Herwig Straka, che oltre a essere il direttore del 500 di Vienna e il manager di Dominic Thiem è uno dei tre rappresentanti dei tornei nel board ATP, ha spiegato che nel caso in cui i tornei dovessero proseguire senza spettatori ancora a lungo, sarebbe necessaria una riorganizzazione economica del Tour. “Il problema – ha detto – è trovare il giusto equilibrio nel prize money: il montepremi deve essere all’altezza, in particolar modo per i giocatori di classifica più bassa che lottano per sopravvivere, ma non deve diventare un peso insostenibile per gli organizzatori di un torneo. Una sfida molto complicata specialmente per gli eventi più piccoli. Tuttavia, il tennis non ha bisogno del ritorno del pubblico solo per questioni di business, ma anche dal punto di vista sportivo. Senza pubblico non possiamo sopravvivere”. Andrea Gaudenzi, invece, in un’intervista con l’agenzia Reuters si è detto fiducioso in vista del futuro, spiegando che nelle varie stime fatte in vista dell’anno in corso non emergono particolari problemi di sostenibilità.
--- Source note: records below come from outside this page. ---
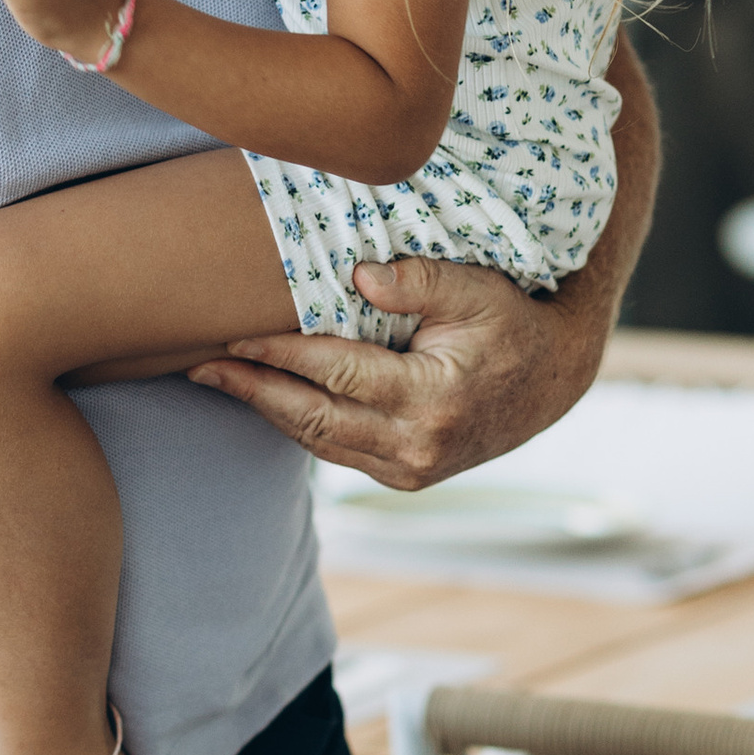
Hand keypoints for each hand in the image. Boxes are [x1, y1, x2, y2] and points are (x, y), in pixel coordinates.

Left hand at [191, 250, 600, 491]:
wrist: (552, 382)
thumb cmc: (510, 322)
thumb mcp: (476, 289)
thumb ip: (418, 280)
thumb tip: (356, 276)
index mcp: (434, 398)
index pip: (338, 376)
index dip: (282, 356)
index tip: (234, 337)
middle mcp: (419, 446)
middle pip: (316, 420)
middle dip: (254, 392)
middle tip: (201, 367)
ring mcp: (411, 471)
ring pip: (320, 443)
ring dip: (268, 411)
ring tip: (219, 381)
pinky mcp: (405, 478)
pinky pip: (338, 452)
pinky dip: (299, 425)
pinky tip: (267, 398)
Gaudenzi ha anche spiegato che, nel peggior scenario possibile, nel 2021 l’ATP dovrebbe comunque distribuire in prize money un totale di 180 milioni di dollari, “solo” il 23% un meno rispetto alla stagione 2019. Merito anche dei 5.2 milioni di dollari prelevati (col consenso del Players’ Council) dal fondo col quale a fine vengono pagati dei corposi bonus ai primi 12 giocatori del mondo. L’ATP li ha divisi fra numerosi tornei in calendario fra Australian Open e Wimbledon, riportando il montepremi degli ATP 250 all’80% di quanto era prima della pandemia, e quello degli ATP 500 al 60%. “Considerando le sfide che abbiamo dovuto affrontare – ha detto Gaudenzi – non si tratta di un risultato terribile. Nel 2021 la gran parte dei tornei sarebbero contenti di chiudere in pareggio di bilancio”.

Non se la passa certo meglio la WTA, che in più partiva anche da una situazione economica non altrettanto florida, e ha pure dovuto sborsare di tasca propria gli oltre 560.000 dollari di montepremi dell’evento pre-Australia, giocato ad Abu Dhabi. È ingiustificato il malcontento di Elina Svitolina, un po’ sfacciata (visti i tempi che corrono) a lamentare un calo di motivazioni proporzionale al calo di montepremi, ma il CEO Steve Simon ha dovuto ammettere che, malgrado non sia intenzione di nessuno ridurre i montepremi, un taglio sarà di nuovo inevitabile. “Non ci fa piacere – ha detto – ma con meno biglietti venduti e meno entrate dagli sponsor, non possiamo fare altrimenti”. La sola speranza, anche in questo caso, è legata alla campagna vaccinale su scala globale, soluzione finale per eliminare le restrizioni. “Finalmente – ha concluso Simon – si inizia a vedere la luce in fondo al tunnel, quindi ci auguriamo un 2021 a capienza ridotta, per poi tornare agli stadi pieni nel 2022”. Lo sperano i tornei, che hanno la necessità di avere gli spettatori sugli spalti, e lo sperano gli spettatori, che hanno una fame enorme di tennis dal vivo.